Le livre-scandale de Carla del Ponte, La chasse. Moi et les criminels de guerre (Feltrinelli, encore inédit en France) sort aujourd'hui en Serbie alors que l'ex-procureure du Tribunal pénal international pour l'ex-Yougoslavie (TPIY) figure en bonne place du classement des personnalités les plus haïes par les Serbes.

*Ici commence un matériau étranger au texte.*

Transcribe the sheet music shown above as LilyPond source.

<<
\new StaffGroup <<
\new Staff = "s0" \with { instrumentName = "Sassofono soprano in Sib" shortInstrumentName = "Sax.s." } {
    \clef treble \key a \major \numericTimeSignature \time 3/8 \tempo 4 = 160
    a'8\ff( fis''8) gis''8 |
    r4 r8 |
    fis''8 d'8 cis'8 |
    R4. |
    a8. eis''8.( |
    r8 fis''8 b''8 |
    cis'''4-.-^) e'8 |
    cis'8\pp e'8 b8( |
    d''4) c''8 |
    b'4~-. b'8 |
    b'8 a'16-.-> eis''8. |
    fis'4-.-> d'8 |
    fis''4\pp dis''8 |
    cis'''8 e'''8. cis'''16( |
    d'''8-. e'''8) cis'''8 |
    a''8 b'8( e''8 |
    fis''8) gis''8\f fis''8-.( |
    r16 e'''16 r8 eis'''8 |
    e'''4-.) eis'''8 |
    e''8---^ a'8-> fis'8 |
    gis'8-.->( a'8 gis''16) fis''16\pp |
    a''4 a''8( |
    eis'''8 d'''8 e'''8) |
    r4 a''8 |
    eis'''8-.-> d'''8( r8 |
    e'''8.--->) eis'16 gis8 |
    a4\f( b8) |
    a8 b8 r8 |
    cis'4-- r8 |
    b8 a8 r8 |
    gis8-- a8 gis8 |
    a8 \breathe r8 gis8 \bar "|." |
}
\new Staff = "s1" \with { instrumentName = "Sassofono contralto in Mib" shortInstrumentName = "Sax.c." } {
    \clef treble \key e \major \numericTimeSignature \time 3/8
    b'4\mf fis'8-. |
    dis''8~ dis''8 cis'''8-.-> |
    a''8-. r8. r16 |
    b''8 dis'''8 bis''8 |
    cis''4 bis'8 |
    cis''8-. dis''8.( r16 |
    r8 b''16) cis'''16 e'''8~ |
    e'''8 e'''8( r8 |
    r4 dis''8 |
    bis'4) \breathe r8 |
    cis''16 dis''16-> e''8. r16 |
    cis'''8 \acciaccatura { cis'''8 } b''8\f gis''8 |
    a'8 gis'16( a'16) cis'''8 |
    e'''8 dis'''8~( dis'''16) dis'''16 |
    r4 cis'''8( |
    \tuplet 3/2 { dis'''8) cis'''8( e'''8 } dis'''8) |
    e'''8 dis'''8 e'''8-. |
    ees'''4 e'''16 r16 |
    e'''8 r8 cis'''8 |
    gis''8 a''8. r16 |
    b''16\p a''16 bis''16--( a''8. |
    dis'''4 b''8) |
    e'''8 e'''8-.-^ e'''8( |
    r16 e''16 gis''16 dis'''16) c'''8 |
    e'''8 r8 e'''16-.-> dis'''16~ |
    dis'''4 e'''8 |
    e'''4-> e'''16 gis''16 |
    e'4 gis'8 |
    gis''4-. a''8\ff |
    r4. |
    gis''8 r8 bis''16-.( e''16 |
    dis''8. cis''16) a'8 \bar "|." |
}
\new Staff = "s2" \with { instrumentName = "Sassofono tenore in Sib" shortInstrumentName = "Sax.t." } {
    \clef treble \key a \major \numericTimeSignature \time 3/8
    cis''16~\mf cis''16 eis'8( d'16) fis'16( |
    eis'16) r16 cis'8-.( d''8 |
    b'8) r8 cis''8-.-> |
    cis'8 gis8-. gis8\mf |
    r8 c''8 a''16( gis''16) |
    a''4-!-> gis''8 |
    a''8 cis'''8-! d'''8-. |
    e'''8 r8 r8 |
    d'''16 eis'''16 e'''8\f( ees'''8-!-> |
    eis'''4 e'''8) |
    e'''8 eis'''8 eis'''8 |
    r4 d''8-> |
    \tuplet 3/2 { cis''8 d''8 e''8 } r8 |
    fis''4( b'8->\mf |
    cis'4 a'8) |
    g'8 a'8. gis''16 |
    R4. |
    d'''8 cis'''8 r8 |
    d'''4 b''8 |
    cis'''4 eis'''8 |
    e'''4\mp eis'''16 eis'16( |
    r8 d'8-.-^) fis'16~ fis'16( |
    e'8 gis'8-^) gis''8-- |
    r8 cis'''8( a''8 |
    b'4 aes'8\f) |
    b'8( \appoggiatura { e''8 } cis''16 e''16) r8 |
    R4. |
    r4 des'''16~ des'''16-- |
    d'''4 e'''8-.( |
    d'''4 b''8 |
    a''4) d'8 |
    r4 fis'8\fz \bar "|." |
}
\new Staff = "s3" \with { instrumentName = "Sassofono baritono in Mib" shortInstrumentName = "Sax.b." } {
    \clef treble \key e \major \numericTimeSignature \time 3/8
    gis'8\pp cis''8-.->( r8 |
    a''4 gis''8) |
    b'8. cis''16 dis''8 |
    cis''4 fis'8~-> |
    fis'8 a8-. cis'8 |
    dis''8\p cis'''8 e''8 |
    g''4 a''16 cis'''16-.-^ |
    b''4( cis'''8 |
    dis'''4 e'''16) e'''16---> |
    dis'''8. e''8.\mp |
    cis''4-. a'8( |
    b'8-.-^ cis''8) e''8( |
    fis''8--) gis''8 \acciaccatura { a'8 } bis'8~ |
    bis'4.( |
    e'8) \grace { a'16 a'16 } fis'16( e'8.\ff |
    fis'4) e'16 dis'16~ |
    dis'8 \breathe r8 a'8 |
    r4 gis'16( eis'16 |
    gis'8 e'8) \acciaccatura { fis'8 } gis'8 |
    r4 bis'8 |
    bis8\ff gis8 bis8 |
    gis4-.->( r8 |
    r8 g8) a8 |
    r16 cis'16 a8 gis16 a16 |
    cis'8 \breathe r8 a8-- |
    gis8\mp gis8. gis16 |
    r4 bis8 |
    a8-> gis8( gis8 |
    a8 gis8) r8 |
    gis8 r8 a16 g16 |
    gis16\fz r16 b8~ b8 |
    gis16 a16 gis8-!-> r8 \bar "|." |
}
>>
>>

Ils la voient, en effet, comme celle qui a "tué" Slobodan Milosevic (mort en prison en 2006, en attente de son jugement). Un solide argument de vente pour Marko Vidojkovic de la maison d'édition Profil Knjiga qui a tiré La chasse... à 2 000 exemplaires, ce qui est très honorable pour un essai en Serbie. Les Serbes reprochent, en outre, à Carla del Ponte son silence - avant 2008 et la sortie de son livre - à propos d'une éventuelle affaire de trafics d'organes sur 300 serbes kidnappés et déportés dans le nord de l'Albanie, dans lequel serait impliqué Hashim Thaci, l'actuel chef du gouvernement kosovar. Une plainte a d'ailleurs été déposée par les parents des disparus contre l'ex-procureure pour "dissimulation de crime".
Pasionaria de la justice
Ce sont surtout les freins de la communauté internationale, qui a tenté de l'empêcher de faire son travail de procureure du TPIY qu'elle raconte dans son livre honni. L'OTAN qui obstrue son enquête sur l'intervention de ses troupes au Kosovo en 1999, la CIA qui n'a pas daigné capturer plus tôt le criminel de guerre serbe Radovan Karadzic, finalement arrêté en juillet 2008. Tandis qu'elle fournit à la Cour internationale de justice des documents prouvant la culpabilité directe de Milosevic, celle-ci écarte en février 2007 toute responsabilité serbe dans le cadre de la plainte pour génocide déposée en 1993 par la Bosnie. Pour del Ponte, la communauté internationale- dont Bernard Kouchner à la tête de la mission de l'ONU au Kosovo (MINUK) - est plus soucieuse de préserver la paix fragile dans la région que d'y traquer la vérité- indispensable pour espérer la réconciliation.
Raillée et placardisée
Si la presse a monté en épingle l'affaire du trafic d'organes - exemple parmi d'autres des crimes de l'UCK (armée de libération du Kosovo) sur lesquels ont l'a empêchée d'enquêter - c'est surtout pour la faire passer pour folle via la position du TPIY qui démonte l'affaire. Evitant soigneusement d'affronter la complexité de la situation dans les Balkans et la part d'ombre du Kosovo, "gentil" de l'histoire, les médias s'en sont tenus à la version officielle. Au moment de la sortie du livre de del Ponte, le Kosovo déclarait son indépendance qu'il fallait soutenir contre les "méchants" Russes et Serbes. Et ne surtout pas s'attarder sur le véritable propos de l'ex-procureure qui questionne la transparence et l'efficacité de la justice internationale.
Aujourd'hui ambassadrice de Suisse à Buenos Aires, Carla del Ponte gêne toujours. Et le gouvernement helvétique de la sommer de ne pas accompagner la promotion de son livre lors de sa sortie, en avril 2008, en Italie. La chasse..., co-écrit avec un journaliste du New York Times, sortira aux Etats-unis en janvier 2009 sous le titre de Madame Prosecutor. Confrontations with humanity's war criminals and the culture of impunity (Other Press).
On en attend toujours la traduction française.